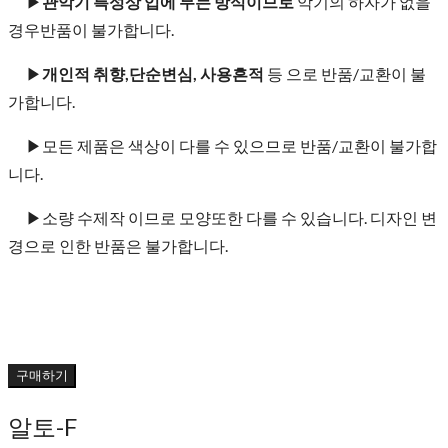
▶
관악기 특성상 입에 무는 방식이므로
악기의 하자가 없을
경우반품이 불가합니다.
▶
개인적 취향,단순변심, 사용흔적
등 으로 반품/교환이 불
가합니다.
▶모든 제품은 색상이 다를 수 있으므로 반품/교환이 불가합
니다.
▶소량 수제작 이므로 모양또한 다를 수 있습니다. 디자인 변
경으로 인한 반품은 불가합니다.
구매하기
알토-F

### Problem to solve
Write out all the entries again, word for word, and print no images.

### Answer
▶
관악기 특성상 입에 무는 방식이므로
악기의 하자가 없을
경우반품이 불가합니다.
▶
개인적 취향,단순변심, 사용흔적
등 으로 반품/교환이 불
가합니다.
▶모든 제품은 색상이 다를 수 있으므로 반품/교환이 불가합
니다.
▶소량 수제작 이므로 모양또한 다를 수 있습니다. 디자인 변
경으로 인한 반품은 불가합니다.
구매하기
알토-F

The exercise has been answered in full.